North Korea Says It Might Fire Missiles Into Waters Near Guam.

SEOUL, South Korea — North Korea said Thursday that it was drawing up plans to launch four intermediate-range ballistic missiles into waters near Guam in the Western Pacific to teach President Trump a lesson, a day after the president warned of “fire and fury” against the North if it persisted in threatening the United States.

If the North were to follow through on its threat to launch an “enveloping strike” in the vicinity of Guam, it would be the first time that a North Korean missile landed so close to an American territory. The North’s official Korean Central News Agency reported that, according to the plan, four of the country’s Hwasong-12 intermediate-range ballistic missiles would fly over the three southern Japanese prefectures of Shimane, Hiroshima and Koichi before hitting the ocean about 19 to 25 miles from the coast of Guam.

In addition to serving as a warning to the United States, the proposed missile firings would also be a challenge to Japan. Some of the North Korean missiles launched in recent months have fallen in waters near Japan, but none of them have actually flown over the country. The North has said it launched its previous test missiles at highly lofted angles so that they would not fly over Japan.

North Korea will fine tune its launching plans by the middle of this month and wait for a final order from its leader, Kim Jong-un, the North’s official news agency said, citing Gen. Kim Rak-gyom, commander of the Strategic Force of the Korean People’s Army.

Guam in Pictures

General Kim’s remarks came a day after Mr. Trump warned that North Korea would be met with “fire and fury, and frankly power the likes of which the world has never seen before” if it continued to expand its nuclear and missile programs. The North test fired two intercontinental ballistic missiles, or ICBMs, last month, demonstrating an ability to fire a missile that eventually could hit the continental United States with a nuclear payload.

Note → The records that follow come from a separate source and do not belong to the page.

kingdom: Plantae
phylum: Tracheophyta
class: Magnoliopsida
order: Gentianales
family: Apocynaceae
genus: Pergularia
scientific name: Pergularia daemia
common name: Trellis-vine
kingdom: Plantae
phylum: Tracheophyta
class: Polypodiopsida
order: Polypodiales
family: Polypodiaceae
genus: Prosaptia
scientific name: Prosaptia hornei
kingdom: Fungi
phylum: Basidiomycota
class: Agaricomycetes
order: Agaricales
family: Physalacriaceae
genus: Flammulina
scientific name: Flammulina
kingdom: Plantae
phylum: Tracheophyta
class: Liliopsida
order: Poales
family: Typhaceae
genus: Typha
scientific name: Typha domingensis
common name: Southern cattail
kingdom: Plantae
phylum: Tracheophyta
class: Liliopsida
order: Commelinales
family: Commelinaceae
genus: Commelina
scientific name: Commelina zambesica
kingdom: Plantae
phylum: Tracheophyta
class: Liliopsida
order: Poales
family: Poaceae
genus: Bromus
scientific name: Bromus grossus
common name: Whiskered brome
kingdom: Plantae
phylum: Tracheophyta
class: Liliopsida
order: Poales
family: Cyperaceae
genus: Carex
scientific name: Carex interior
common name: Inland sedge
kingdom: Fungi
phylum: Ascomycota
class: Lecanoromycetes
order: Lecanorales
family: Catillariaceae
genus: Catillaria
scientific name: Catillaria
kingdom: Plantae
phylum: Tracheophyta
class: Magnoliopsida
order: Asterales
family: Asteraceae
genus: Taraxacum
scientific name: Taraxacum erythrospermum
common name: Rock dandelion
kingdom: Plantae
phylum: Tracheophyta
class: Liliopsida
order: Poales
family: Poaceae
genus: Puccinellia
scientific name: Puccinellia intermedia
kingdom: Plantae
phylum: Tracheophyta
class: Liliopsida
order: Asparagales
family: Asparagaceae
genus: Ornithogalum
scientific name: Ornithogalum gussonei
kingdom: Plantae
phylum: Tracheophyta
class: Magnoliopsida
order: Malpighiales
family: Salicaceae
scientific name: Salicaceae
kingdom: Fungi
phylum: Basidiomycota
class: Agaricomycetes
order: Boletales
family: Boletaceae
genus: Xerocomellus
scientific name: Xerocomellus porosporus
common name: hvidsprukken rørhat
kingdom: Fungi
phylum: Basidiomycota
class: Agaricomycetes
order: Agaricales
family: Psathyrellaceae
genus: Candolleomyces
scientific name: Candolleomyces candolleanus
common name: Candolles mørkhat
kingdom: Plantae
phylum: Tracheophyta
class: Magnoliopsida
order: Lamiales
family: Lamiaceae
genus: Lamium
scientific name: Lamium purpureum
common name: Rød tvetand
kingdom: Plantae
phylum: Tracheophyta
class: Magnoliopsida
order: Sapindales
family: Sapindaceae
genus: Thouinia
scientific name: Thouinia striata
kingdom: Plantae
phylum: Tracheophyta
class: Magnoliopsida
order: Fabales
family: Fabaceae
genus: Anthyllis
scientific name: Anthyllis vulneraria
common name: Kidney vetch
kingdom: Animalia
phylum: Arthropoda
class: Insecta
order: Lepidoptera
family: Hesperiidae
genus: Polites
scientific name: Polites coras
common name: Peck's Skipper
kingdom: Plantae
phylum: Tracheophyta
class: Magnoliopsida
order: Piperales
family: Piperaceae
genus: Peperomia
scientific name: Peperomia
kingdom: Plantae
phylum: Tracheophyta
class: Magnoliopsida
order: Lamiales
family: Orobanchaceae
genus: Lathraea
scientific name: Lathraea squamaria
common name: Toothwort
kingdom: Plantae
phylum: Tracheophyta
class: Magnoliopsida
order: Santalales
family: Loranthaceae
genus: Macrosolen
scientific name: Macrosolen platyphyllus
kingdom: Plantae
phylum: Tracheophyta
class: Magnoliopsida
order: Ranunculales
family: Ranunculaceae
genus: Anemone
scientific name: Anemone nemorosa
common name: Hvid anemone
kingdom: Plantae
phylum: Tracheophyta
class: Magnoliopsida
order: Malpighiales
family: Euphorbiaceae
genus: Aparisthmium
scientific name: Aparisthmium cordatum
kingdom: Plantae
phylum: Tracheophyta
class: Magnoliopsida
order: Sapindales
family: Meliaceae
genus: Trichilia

He said the four Hwasong-12 missiles would fly 2,086 miles in 17 minutes and 45 seconds to reach their target in the ocean near Guam, which would serve as an air base for American strategic bombers if war with North Korea were to break out. General Kim said he was disclosing the details of the plan to “give stronger confidence in certain victory and courage to the Korean people and help them witness the wretched plight of the U.S. imperialists.”

In recent months, B-52 and B-1B bombers from Andersen Air Force Base in Guam have flown over the Korean Peninsula on flights that the North has denounced as exercises for launching a nuclear strike. North Korea said its Hwasong-12 missiles were designed to interdict such an attack from the American base in Guam.

The military option the Trump administration has threatened against North Korea could involve shooting down North Korean missiles over international waters, said Cheon Seong-whun, a visiting research fellow at the Asan Institute for Policy Studies in Seoul who served as a presidential secretary for security strategy until a few months ago. Any move more aggressive than that could lead to an armed clash with North Korea, analysts say.